Labour market measures announced

The Minister of SZW (Ministry of Social Affairs and Employment) announced a package of labour market measures in a letter to the House of Representatives. The measures reflect agreements she reached with trade unions and employer organisations. The aim of the measures is to give workers more security while giving employers the necessary flexibility.

Employment contracts

On-call contracts will disappear and be replaced by basic contracts for the number of hours for which workers are scheduled at least as standard. Zero hours contracts will be banned. Employees with a basic contract must be available to the employer for a number of hours over and above the stipulated number of hours. The total number of hours may not exceed 130% of the basic number. The employee will have the right to refuse a call from the employer outside the predetermined and fixed available hours.

The basic contract is intended to be covered by the low WW premium if it is a written employment contract for an indefinite period. Contracts with an annual hours standard will remain possible.

Those working through a temporary employment agency will get a more secure contract after 52 weeks worked. To prevent competition on working conditions through temporary agency work, all working conditions of temporary agency workers must be at least equivalent to those of own staff. Now this is limited to wages and other allowances and working and rest times.

Chain arrangement

A chain of temporary employment contracts is interrupted by an intervening period of six months or more. Soon, if an employee has had three consecutive temporary contracts with the same employer, he may only be given a new contract after five years. The longer interruption period will also apply to temporary work. The possibility to deviate from the duration and number of contracts by collective agreement will disappear.

Invalidity insurance

For the self-employed, there will be compulsory disability insurance. This insurance will apply to all self-employed people, both with and without staff and their assisting partners. Excluding the self-employed with staff would make the scheme more difficult to implement. Dga’s and result generators are not covered by the compulsory insurance. The group of income earners is very diverse and often has other income besides income from employment. Compulsory insurance does not seem to have any added value for income earners. According to the minister, it is not feasible in the short term to demarcate, within the group of owner-managers, owner-managers without staff from owner-managers with staff.

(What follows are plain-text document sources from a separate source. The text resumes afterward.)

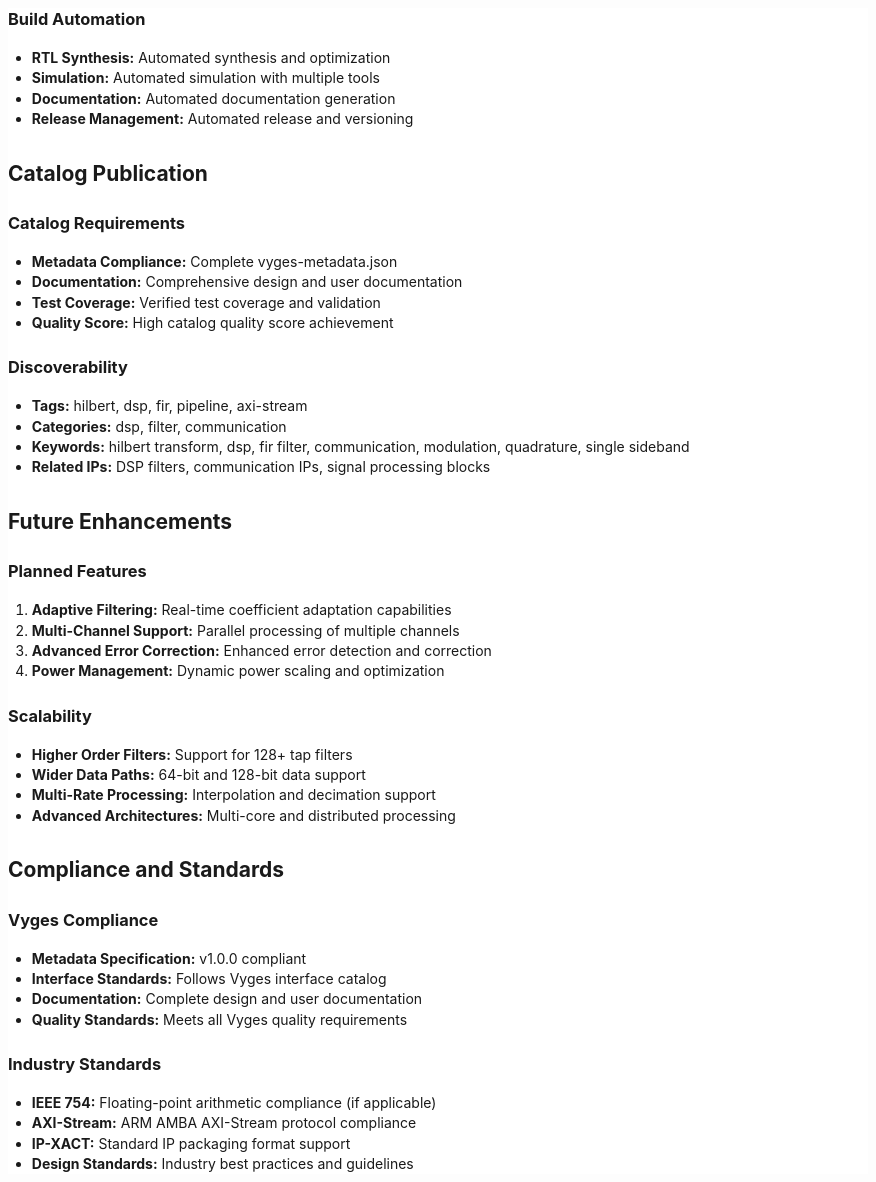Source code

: ### Build Automation
- **RTL Synthesis:** Automated synthesis and optimization
- **Simulation:** Automated simulation with multiple tools
- **Documentation:** Automated documentation generation
- **Release Management:** Automated release and versioning

## Catalog Publication

### Catalog Requirements
- **Metadata Compliance:** Complete vyges-metadata.json
- **Documentation:** Comprehensive design and user documentation
- **Test Coverage:** Verified test coverage and validation
- **Quality Score:** High catalog quality score achievement

### Discoverability
- **Tags:** hilbert, dsp, fir, pipeline, axi-stream
- **Categories:** dsp, filter, communication
- **Keywords:** hilbert transform, dsp, fir filter, communication, modulation, quadrature, single sideband
- **Related IPs:** DSP filters, communication IPs, signal processing blocks

## Future Enhancements

### Planned Features
1. **Adaptive Filtering:** Real-time coefficient adaptation capabilities
2. **Multi-Channel Support:** Parallel processing of multiple channels
3. **Advanced Error Correction:** Enhanced error detection and correction
4. **Power Management:** Dynamic power scaling and optimization

### Scalability
- **Higher Order Filters:** Support for 128+ tap filters
- **Wider Data Paths:** 64-bit and 128-bit data support
- **Multi-Rate Processing:** Interpolation and decimation support
- **Advanced Architectures:** Multi-core and distributed processing

## Compliance and Standards

### Vyges Compliance
- **Metadata Specification:** v1.0.0 compliant
- **Interface Standards:** Follows Vyges interface catalog
- **Documentation:** Complete design and user documentation
- **Quality Standards:** Meets all Vyges quality requirements

### Industry Standards
- **IEEE 754:** Floating-point arithmetic compliance (if applicable)
- **AXI-Stream:** ARM AMBA AXI-Stream protocol compliance
- **IP-XACT:** Standard IP packaging format support
- **Design Standards:** Industry best practices and guidelines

The insurance waiting period is one year. Self-employed people can arrange a shorter waiting period through private insurance. The benefit to be insured is 70% of the last earned income up to the limit of 143% of the legal minimum wage. The premium for the insurance is estimated to be 7.5 to 8% of income up to the maximum premium base.

A bill introducing compulsory disability insurance for the self-employed is planned to be tabled in early 2024.

Long-term disability

Employers with no more than 100 staff can get clarity on structural replacement after one year of an employee’s illness. In principle, reintegration in the second year will focus on work resumption with another employer. Employer and employee can jointly determine that reintegration with the own employer is no longer reasonable. If they cannot reach a mutual agreement, the employer can ask the UWV for an assessment. Even in the second year of illness, the employer remains responsible for continuing to pay wages and for the progress of the reintegration process. Should the employee recover in the second year, he is entitled to return to his own job provided it is not permanently filled.

Crisis scheme

There will be a crisis staff retention scheme for employers affected by a crisis or calamity outside the entrepreneurial risk. Under this scheme, the employer can temporarily reassign employees to work elsewhere in the company. The employer can choose to let employees work at least 20% less, without losing their WW rights. Over the number of hours not worked, the employer pays 80% of the salary. The employee’s total wage may not fall by more than 10%. The employee’s wage may not fall below the statutory minimum wage. The employer can apply for an allowance of 60% for the wage costs of hours not worked. This possibility should prevent employers from having to lay off staff due to a crisis or calamity. Employers can make use of this scheme for up to six months.